For similar reasons to those set out above, and based on Order P-1392, I find that the information in the inspection reports relating to the nature of the research performed is exempt under section 14(1)(i) of the Act.

 

However, I am not satisfied that the remaining information, which sets out the conditions of the facility under the headings “animal care” and “housekeeping and maintenance”, qualifies for exemption under either section 14(1)(i), since it is not reasonable to expect that disclosure of this type of information could lead to targeting of facilities for attacks by extremist groups, as is the case with the annual report information.  Unlike the annual report information, which reveals the number and type of animals used, this information simply sets out the observed conditions of the facilities, and addresses such issues as cleanliness, availability of food and water, and the like.  My finding that section 14(1)(i) does not apply to this type of information is consistent with the approach taken to very similar information in Order P-1392.

 

To conclude, I find that the annual reports and the “nature of the research” information in the inspection reports qualify for exemption under section 14(1)(i) of the Act.

 

I will next consider whether the remaining information in the inspection reports qualifies for exemption under section 14(1)(e), 17 or 20.

 

Section 14(1)(e)danger to life or physical safety

 

To meet the test for exemption under section 14(1)(e), the Ministry must provide evidence to establish a reasonable basis for believing that endangerment will result from disclosure.  In other words, the institution must demonstrate that the reasons for resisting disclosure are not frivolous or exaggerated [Ontario (Information and Privacy Commissioner, Inquiry Officer) v. Ontario (Minister of Labour, Office of the Worker Advisor) (1999), 46 O.R. (3d) 395 (C.A.)].

★ ★ ★ ★ ★ ★ ★

== EXERCISE GOAL ==
List each section of the Act that the ruling above cites.

★ ★ ★ ★ ★ ★ ★

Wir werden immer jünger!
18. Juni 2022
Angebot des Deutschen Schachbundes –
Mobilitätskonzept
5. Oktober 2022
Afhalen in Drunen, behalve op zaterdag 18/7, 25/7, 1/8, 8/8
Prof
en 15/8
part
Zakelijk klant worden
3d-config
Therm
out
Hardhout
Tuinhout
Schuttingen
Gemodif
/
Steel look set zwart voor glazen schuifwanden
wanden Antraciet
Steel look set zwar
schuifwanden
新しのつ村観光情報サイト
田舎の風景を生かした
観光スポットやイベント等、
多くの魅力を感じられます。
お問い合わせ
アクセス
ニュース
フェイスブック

★ ★ ★ ★ ★ ★ ★

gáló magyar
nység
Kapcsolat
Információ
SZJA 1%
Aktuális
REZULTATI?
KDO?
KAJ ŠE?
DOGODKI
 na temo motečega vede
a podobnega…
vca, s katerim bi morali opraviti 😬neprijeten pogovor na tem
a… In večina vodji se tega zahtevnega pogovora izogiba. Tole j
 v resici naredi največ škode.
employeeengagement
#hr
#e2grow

★ ★ ★ ★ ★ ★ ★

== EXERCISE OUTPUT ==
- Section 14(1)(i)
- Section 14(1)(e)
- Section 17
- Section 20